It is often sufficient to repeat the query but I would like a better solution to the problem. At the moment I do not have any parameters set at the JDBC level, everything set to default. Any raccomendation?

alessandrorimoldi avatar May 14 '25 10:05 alessandrorimoldi

Hi @alessandrorimoldi - could you try setting disable_native_compression=true and seeing if you run into the same issue?

This is a client property, so adding it to the properties passed in DriverManager.getConnection(url, properties) or to the URL (jdbc:ch://localhost:8123?disable_native_compression=true) should be enough.

Paultagoras avatar May 16 '25 16:05 Paultagoras

Hi @Paultagoras, today I was able to check the error logs on the ClickHouse server: it seems that the connection simply times out.

clickhouse-server.err.log:2025.05.14 07:02:10.043072 [ 1177393 ] {9140028e-9241-46d9-ba63-0d904eb2f23d} <Error> executeQuery: Code: 209. DB::Exception: Timeout exceeded while writing to socket (172.16.0.195:11296, 30000 ms): While executing ParallelFormattingOutputFormat. (SOCKET_TIMEOUT) (version 24.8.14.39 (official build)) 

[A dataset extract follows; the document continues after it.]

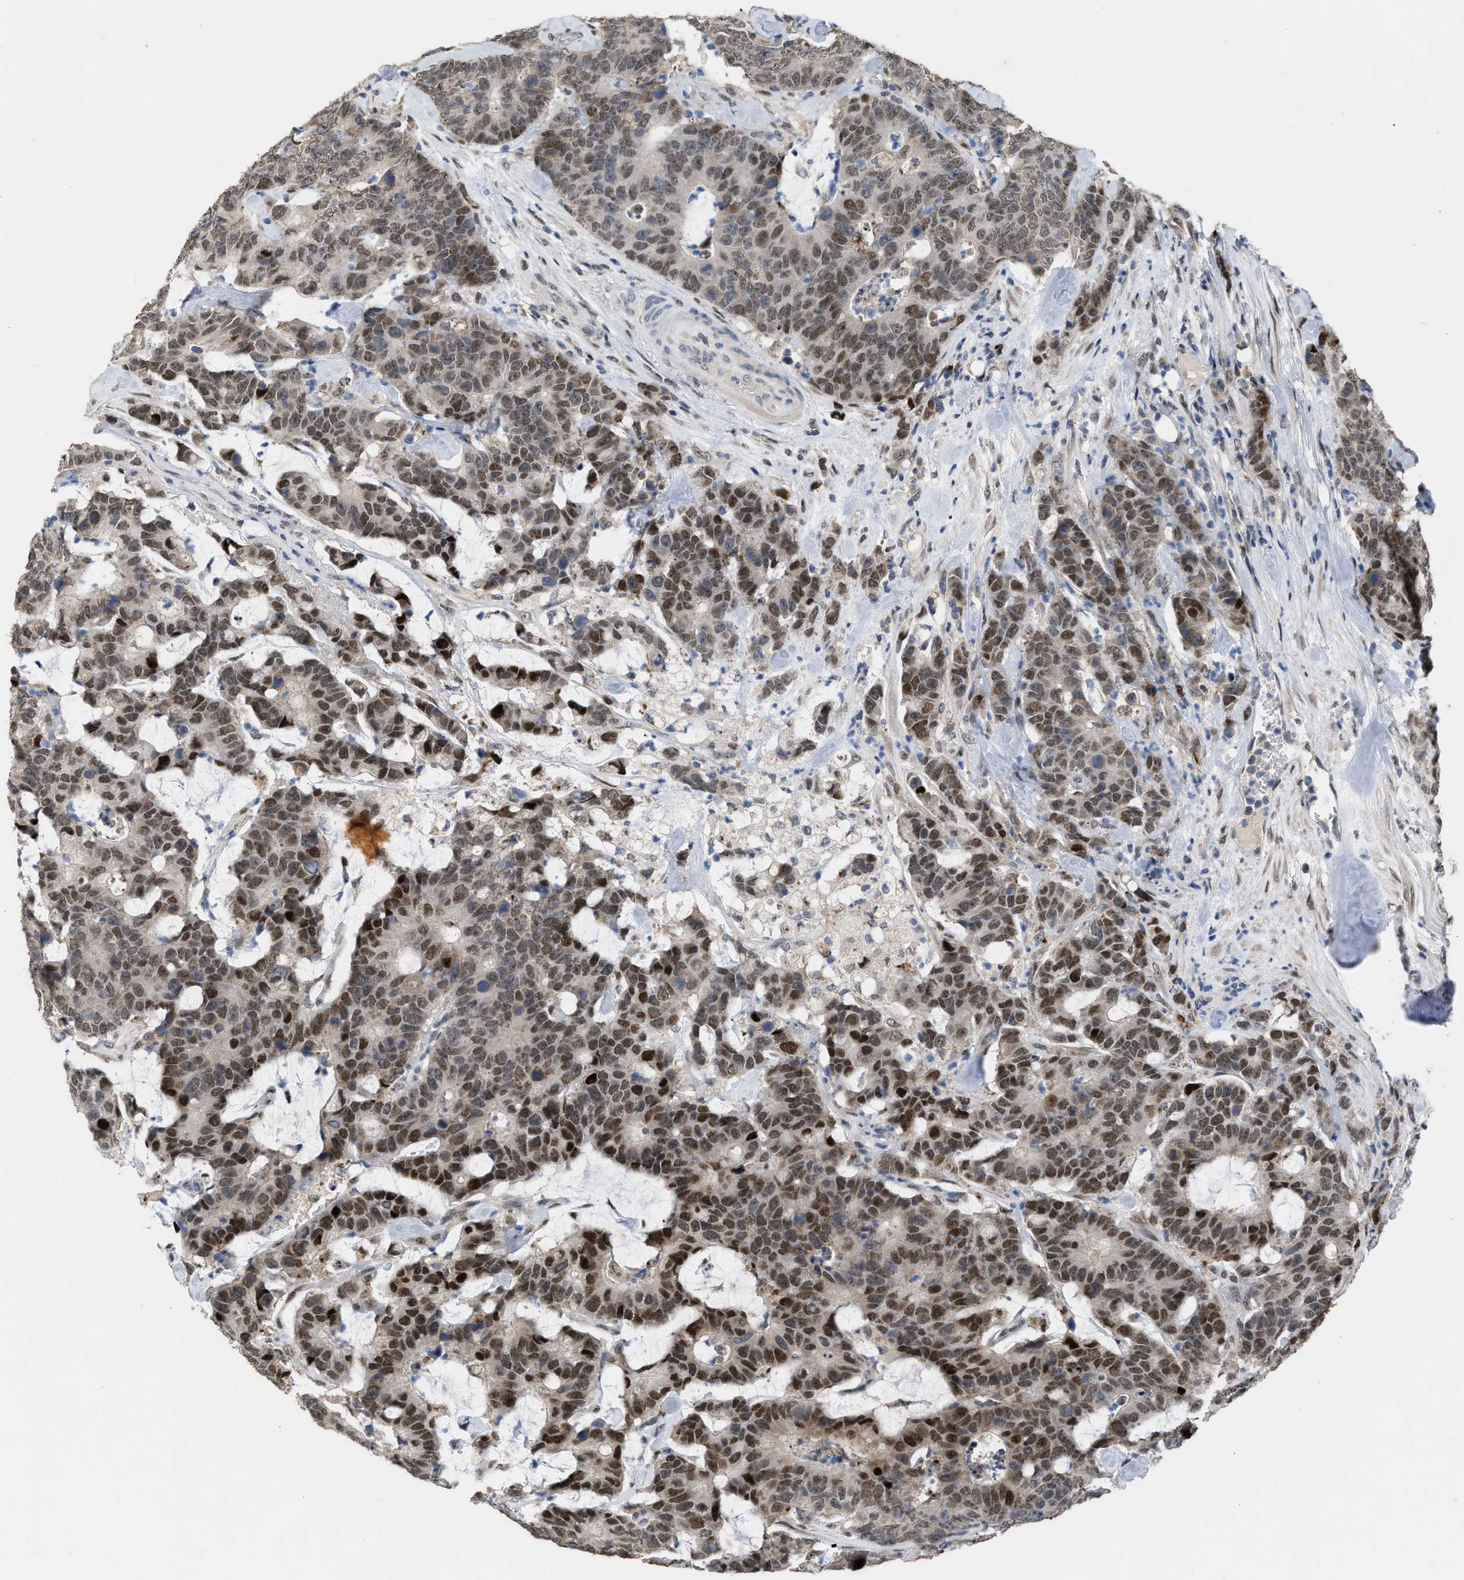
{"staining": {"intensity": "strong", "quantity": "25%-75%", "location": "nuclear"}, "tissue": "colorectal cancer", "cell_type": "Tumor cells", "image_type": "cancer", "snomed": [{"axis": "morphology", "description": "Adenocarcinoma, NOS"}, {"axis": "topography", "description": "Colon"}], "caption": "Brown immunohistochemical staining in human colorectal adenocarcinoma reveals strong nuclear expression in about 25%-75% of tumor cells.", "gene": "SETDB1", "patient": {"sex": "female", "age": 86}}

To be honest, I was already using a custom socket_timeout but in the logs the value set by me (300000ms) does not appear but another value (30000ms), as you can see above. It must be said that in front of ClickHouse cluster there is an HA balancer and behind a series of ClickHouse nodes, could it be that a specific node times out and I need to tune a different setting?

Actually I've already added other custom settings in jdbcUrl linked to timeouts/retries

private val jdbcParameters: String = List(
    "socket_timeout=300000",
    "connection_request_timeout=100000",
    "retry=10",
    "client_retry_on_failures=NoHttpResponse,ConnectTimeout,ConnectionRequestTimeout,SocketTimeout",
    "max_open_connections=30"
  ).mkString("&")

alessandrorimoldi avatar May 16 '25 21:05 alessandrorimoldi

Good day, @alessandrorimoldi ! Sorry for the delayed answer. Connection timeout or any other timeout would be reported as exception with Timeout name. Your problem looks like happens on live connection due to some disruption of it.

Is issue resolved?

chernser avatar Jun 25 '25 05:06 chernser

Hi @chernser, I haven't been able to fully resolve the issue because I think it's not something that happens under my control. So I simply implemented an automatic retry mechanism inside the code that does not allow me to avoid the exception but at least to retry the query for a sufficient number of times (as I said initially, it is an error that is difficult to replicate and simply retrying the query is enough to obtain a positive result).

alessandrorimoldi avatar Jun 25 '25 08:06 alessandrorimoldi

@alessandrorimoldi Thank you for letting us know! I will close the issue.

chernser avatar Jul 12 '25 06:07 chernser